After deleting this entry, WireGuard immediately connected successfully. But once I recreated the container, it would fail again, and the received MAC address would become the MAC of the previous container. At this point the issue was reproducible: the trigger condition was a change in MAC address. So I could infer that something on the main router must be caching the MAC address. Checking the output of ip neigh show looked perfectly normal; there were no stale MAC addresses.

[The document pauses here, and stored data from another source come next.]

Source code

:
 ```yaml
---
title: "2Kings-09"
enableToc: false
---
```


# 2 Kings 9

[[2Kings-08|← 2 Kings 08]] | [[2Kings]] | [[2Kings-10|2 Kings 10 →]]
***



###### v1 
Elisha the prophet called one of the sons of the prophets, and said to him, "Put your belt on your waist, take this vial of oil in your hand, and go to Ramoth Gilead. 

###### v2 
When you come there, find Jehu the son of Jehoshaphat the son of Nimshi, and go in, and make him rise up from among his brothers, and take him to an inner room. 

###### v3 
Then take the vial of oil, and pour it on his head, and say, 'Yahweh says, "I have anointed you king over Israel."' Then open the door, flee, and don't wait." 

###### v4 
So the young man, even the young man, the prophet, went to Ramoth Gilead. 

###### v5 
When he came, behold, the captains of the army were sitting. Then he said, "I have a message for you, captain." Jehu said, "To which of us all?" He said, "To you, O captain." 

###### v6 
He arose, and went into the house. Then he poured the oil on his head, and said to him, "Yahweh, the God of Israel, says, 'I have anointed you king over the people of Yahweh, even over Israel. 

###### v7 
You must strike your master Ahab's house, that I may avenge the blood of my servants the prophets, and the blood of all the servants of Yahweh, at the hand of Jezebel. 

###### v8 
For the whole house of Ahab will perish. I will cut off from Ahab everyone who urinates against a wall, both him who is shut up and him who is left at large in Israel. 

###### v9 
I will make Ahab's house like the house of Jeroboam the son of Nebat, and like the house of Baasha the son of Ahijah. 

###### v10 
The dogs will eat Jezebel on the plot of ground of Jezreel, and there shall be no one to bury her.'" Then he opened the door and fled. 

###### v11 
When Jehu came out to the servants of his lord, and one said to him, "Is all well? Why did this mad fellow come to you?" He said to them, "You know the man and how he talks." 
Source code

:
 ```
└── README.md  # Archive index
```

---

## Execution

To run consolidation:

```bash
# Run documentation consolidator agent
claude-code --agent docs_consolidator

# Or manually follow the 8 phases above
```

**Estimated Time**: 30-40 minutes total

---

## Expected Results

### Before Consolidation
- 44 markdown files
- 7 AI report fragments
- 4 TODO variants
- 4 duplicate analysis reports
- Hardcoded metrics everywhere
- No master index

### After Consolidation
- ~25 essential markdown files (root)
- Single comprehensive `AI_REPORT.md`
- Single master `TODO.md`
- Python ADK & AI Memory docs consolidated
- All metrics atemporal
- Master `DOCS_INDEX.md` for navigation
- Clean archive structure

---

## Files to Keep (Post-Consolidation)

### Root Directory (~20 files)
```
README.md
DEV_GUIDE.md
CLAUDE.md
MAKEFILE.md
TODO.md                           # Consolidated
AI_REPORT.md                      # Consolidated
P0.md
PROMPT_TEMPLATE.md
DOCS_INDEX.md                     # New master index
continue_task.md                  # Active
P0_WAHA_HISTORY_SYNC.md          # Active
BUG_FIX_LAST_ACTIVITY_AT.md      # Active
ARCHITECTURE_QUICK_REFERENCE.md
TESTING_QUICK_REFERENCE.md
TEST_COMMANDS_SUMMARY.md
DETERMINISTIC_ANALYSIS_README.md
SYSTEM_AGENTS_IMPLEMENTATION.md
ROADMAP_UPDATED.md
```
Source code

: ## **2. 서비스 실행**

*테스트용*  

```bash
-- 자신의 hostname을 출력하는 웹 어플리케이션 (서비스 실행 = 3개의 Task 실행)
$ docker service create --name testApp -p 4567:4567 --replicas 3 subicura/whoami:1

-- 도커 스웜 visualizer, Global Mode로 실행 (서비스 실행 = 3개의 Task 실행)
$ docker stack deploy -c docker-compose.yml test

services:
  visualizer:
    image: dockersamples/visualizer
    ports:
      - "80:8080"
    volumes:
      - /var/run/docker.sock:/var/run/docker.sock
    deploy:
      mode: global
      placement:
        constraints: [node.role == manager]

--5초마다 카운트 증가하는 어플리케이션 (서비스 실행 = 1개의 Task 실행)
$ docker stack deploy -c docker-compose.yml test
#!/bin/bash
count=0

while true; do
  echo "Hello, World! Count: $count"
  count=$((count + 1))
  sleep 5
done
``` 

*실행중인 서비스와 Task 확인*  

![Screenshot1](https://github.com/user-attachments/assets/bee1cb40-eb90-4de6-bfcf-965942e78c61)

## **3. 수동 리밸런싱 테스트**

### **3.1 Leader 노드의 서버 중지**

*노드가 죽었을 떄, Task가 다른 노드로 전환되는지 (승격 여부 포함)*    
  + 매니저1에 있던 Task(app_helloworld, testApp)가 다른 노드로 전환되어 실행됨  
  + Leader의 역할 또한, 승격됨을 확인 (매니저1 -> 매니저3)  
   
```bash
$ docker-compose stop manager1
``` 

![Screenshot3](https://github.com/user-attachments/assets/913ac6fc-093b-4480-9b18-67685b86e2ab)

As far as I knew, nothing should cache MAC addresses for that long, so I started blindly searching online. The [OFFLOAD] flag in the conntrack log caught my eye. I’d never seen it on Ubuntu. Following that clue I found flowtable, a new nftables feature. You can read more in these two articles:

In the first kernel document, there’s this paragraph:

The flowtable behaves like a cache. The flowtable entries might get stale if either the destination MAC address or the egress netdevice that is used for transmission changes. This might be a problem if:

  • You run the flowtable in software mode and you combine bridge and IP forwarding in your setup.
  • Hardware offload is enabled.

This matches my issue. In ImmortalWrt (I’m on 24.10.4), the relevant settings are in the firewall:

This “Traffic Offload Type” is the key. For some reason it was set to Hardware Flow Offloading. The i350-T4 NIC I’m using shouldn’t support this. Experiments showed that when set to “Hardware Flow Offloading”, nftables would have:

flowtable ft {
    hook ingress priority filter
    devices = { eth0, eth1, eth2, eth3, eth4 }
    flags offload
    counter
}

chain forward {
    type filter hook forward priority filter; policy drop;
    meta l4proto { tcp, udp } flow add @ft
    ...
}

Whereas when set to “Software Flow Offloading”, it would have:

flowtable ft {
    hook ingress priority filter
    devices = { br-lan, eth4 }
    counter
}

In theory, setting this to “Hardware Flow Offloading” shouldn’t actually take effect. According to the documentation, if hardware offload is active, conntrack entries should show HW_OFFLOAD, not OFFLOAD. On my system, whether I chose software or hardware, conntrack always showed OFFLOAD. The weird part is that when set to hardware, long-lived UDP connections (WireGuard keeps trying to handshake every few seconds, so this UDP flow never times out in conntrack) would encounter this MAC address caching issue, but when set to software, the problem disappeared.